Before exposing a user-settable bitrate, the client needs a way to measure what the network actually sustains between it and the host, so the bitrate picker is informed (suggest/cap a safe value) instead of guesswork that ends in a stuttering stream.

  • A short bandwidth probe over the punktfunk/1 data path: the host bursts a few seconds of FEC-encoded payload (sized like a real high-bitrate stream) while the client measures sustained throughput + packet loss + jitter, and reports the achievable Mbps (plus the FEC-recovered headroom — the GF(2¹⁶) Leopard wall-breaker is exactly what makes a high-loss link still usable).
  • Surface it in the client UI ("Test network" → "~XXX Mbps · recommended bitrate YYY") and the web console; feed the result into the bitrate control (clamp/suggest) once that lands.
  • Reuse the existing Session/FEC plumbing — a probe is just a non-video AU stream the client byte-counts + times; no new transport. Pairs with bitrate negotiation (bitrate in Hello/Welcome, alongside the mode renegotiation already in place).

10. HDR + 10-bit color (parked — blocked upstream at the compositor producer)

Opt-in HDR10 (BT.2020 + PQ, 10-bit) streaming. Designed end to end; blocked at capture, not in our stack — the compositor doesn't emit a 10-bit/HDR PipeWire frame on any shipping build.
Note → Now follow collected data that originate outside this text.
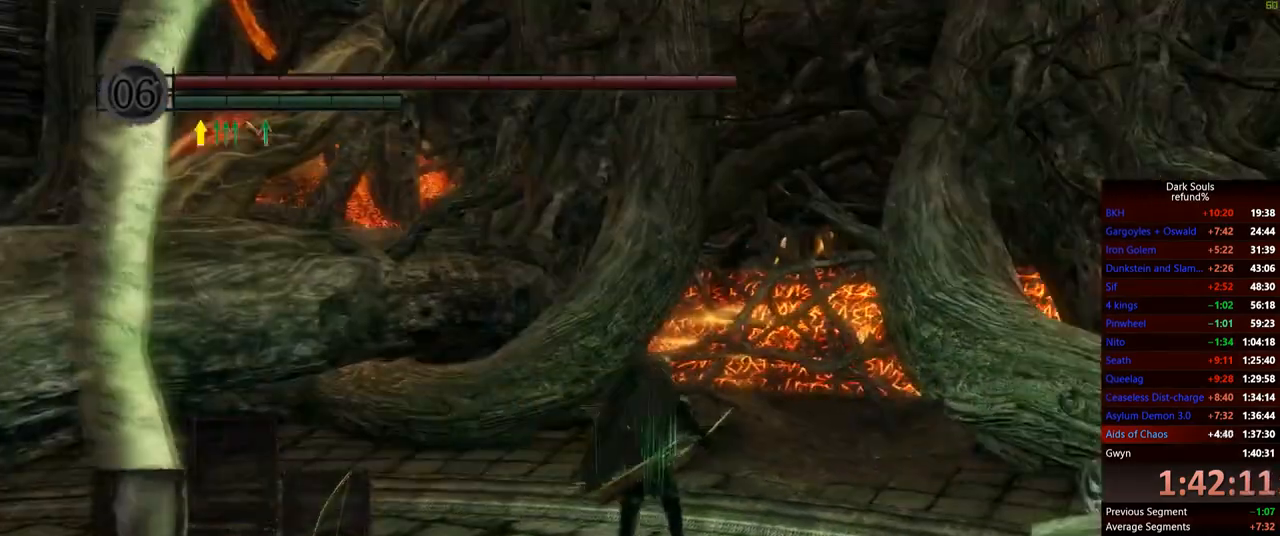
{"buttons": [], "left_stick": "up", "right_stick": "center", "events": []}
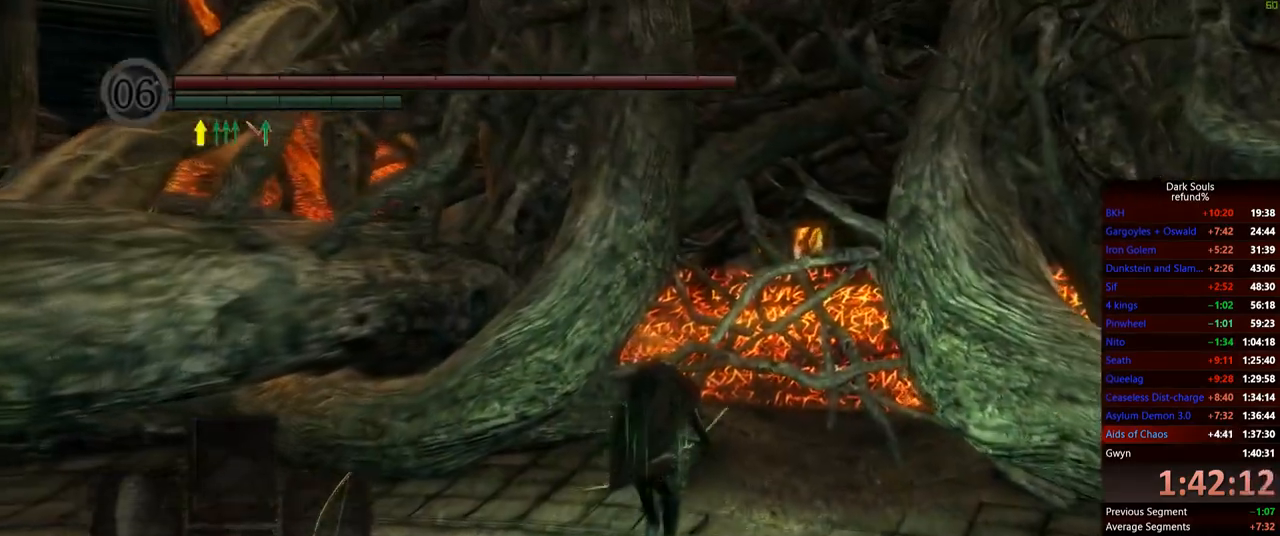
{"buttons": [], "left_stick": "up", "right_stick": "center", "events": [[83, "B", "down"], [200, "B", "up"]]}
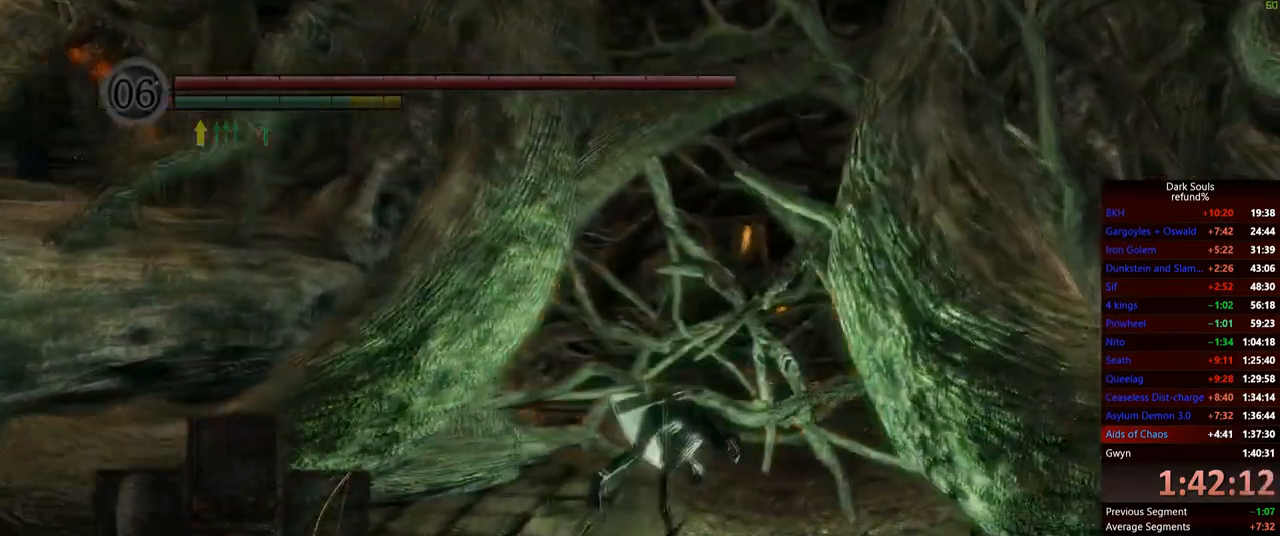
{"buttons": [], "left_stick": "up", "right_stick": "center", "events": []}
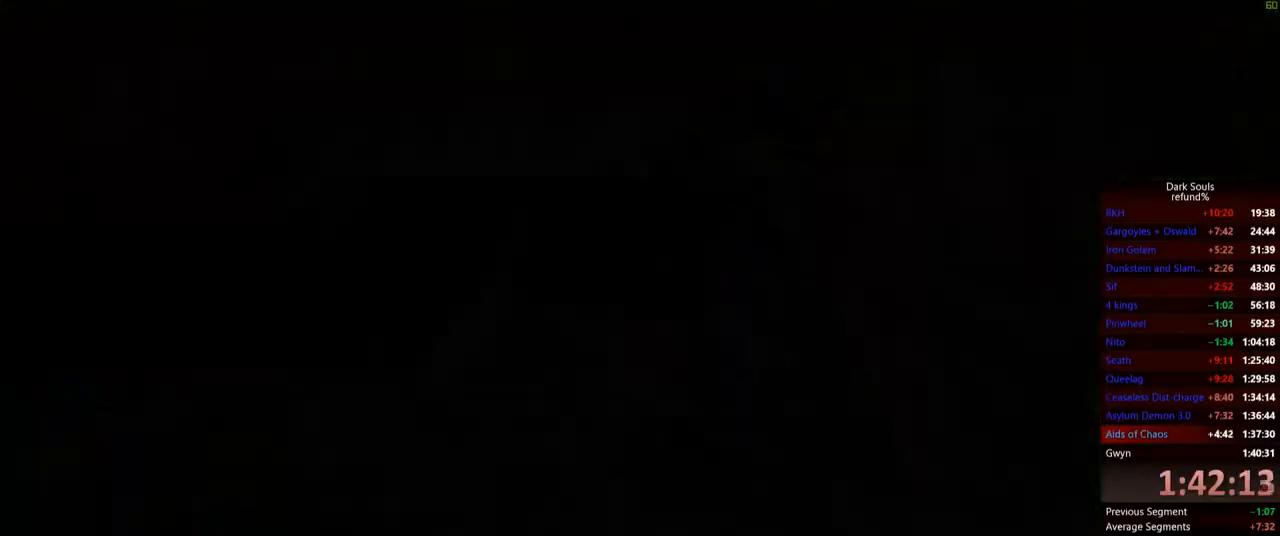
{"buttons": ["START"], "left_stick": "up", "right_stick": "center", "events": [[500, "START", "down"]]}
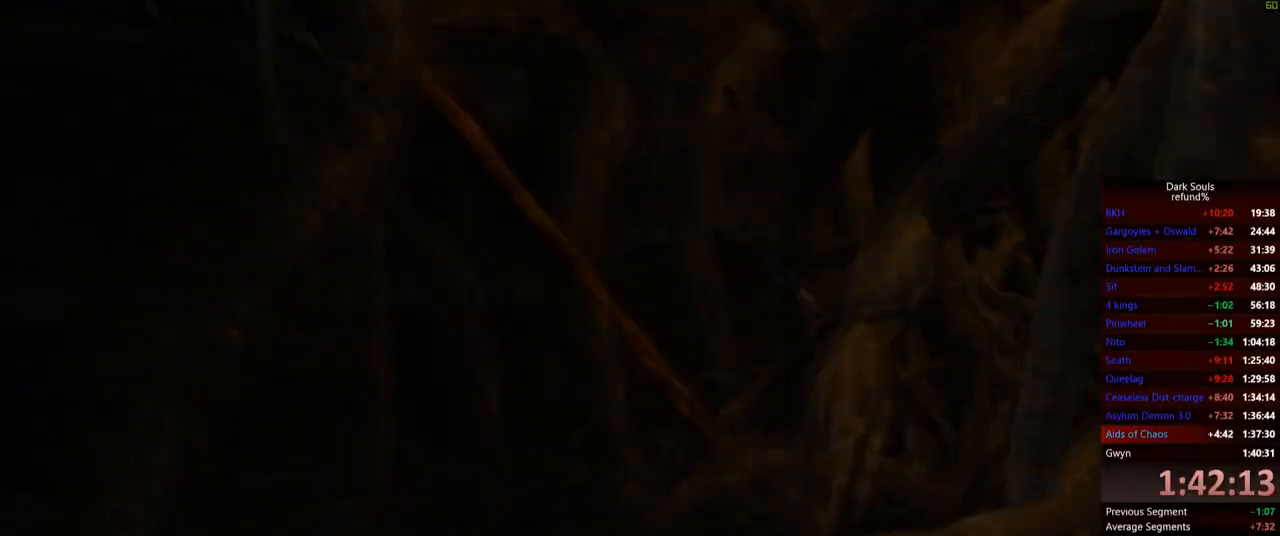
{"buttons": ["B"], "left_stick": "up", "right_stick": "center", "events": [[134, "START", "up"], [451, "B", "down"]]}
Spiked + researched 2026-06-11 (memory: hdr-blocked-gamescope-pipewire); the downstream design is ready to build the moment a producer lands.

  • The wall — gamescope capture is 8-bit. gamescope composites HDR for a display (--hdr-enabled, --hdr-debug-force-output), but its PipeWire capture node offers only BGRx/ NV12 (8-bit) — confirmed by reading src/pipewire.cpp build_format_params() on upstream master AND the box's exact build (c31743d); color is capped BT.601/709. Issue #2126 ("pipewire: add HDR streams") is OPEN + unstarted (no PR). Forcing HDR output does not change the capture format.
  • PipeWire ≥1.6 is the other prerequisite (HDR colortype transport). Fedora 43 ships 1.4.x; Fedora 44 ships 1.6.6 — but Bazzite F44 deck-nvidia is testing-only (:stable is still F43; :testing has a confirmed NVIDIA Game-Mode crash). Rebasing now clears only the PipeWire wall while gamescope stays 8-bit → no-go for HDR; revisit a rebase when F44 promotes to stable (for its own sake), not for HDR.
  • The realistic route is KWin, not gamescope: KWin MR !8293 is a live draft adding HDR PipeWire capture. That pulls HDR onto the desktop (KWin) path — trading away gamescope's Steam-Deck-UI polish + the dynamic-resolution work (§ above). Track #2126 and !8293.
  • Constraints (settled): NVENC tops out at 10-bit → no Main12, no 12-bit AV1. HDR ⟹ HEVC Main10 (Apple VideoToolbox decodes 10-bit HEVC but not 10-bit AV1). Static HDR10 SEI (BT.2020-PQ default) since the compositor won't surface per-frame metadata. Opt-in negotiation via the Hello/Welcome trailing-byte pattern (SDR default; client declares HDR want; host master toggle).
  • Downstream design (ready when capture unblocks): add P010 + ColorInfo to capture; 10-bit zero-copy import (GL_RGB10_A2/float dest for RGB10, or P010 straight through the Vulkan→CUDA path); hevc_nvenc -profile main10 + color/SEI metadata; opt-in Hello/Welcome + C ABI; Apple VideoToolbox Main10 decode + wantsExtendedDynamicRangeContent EDR present + SDR fallback.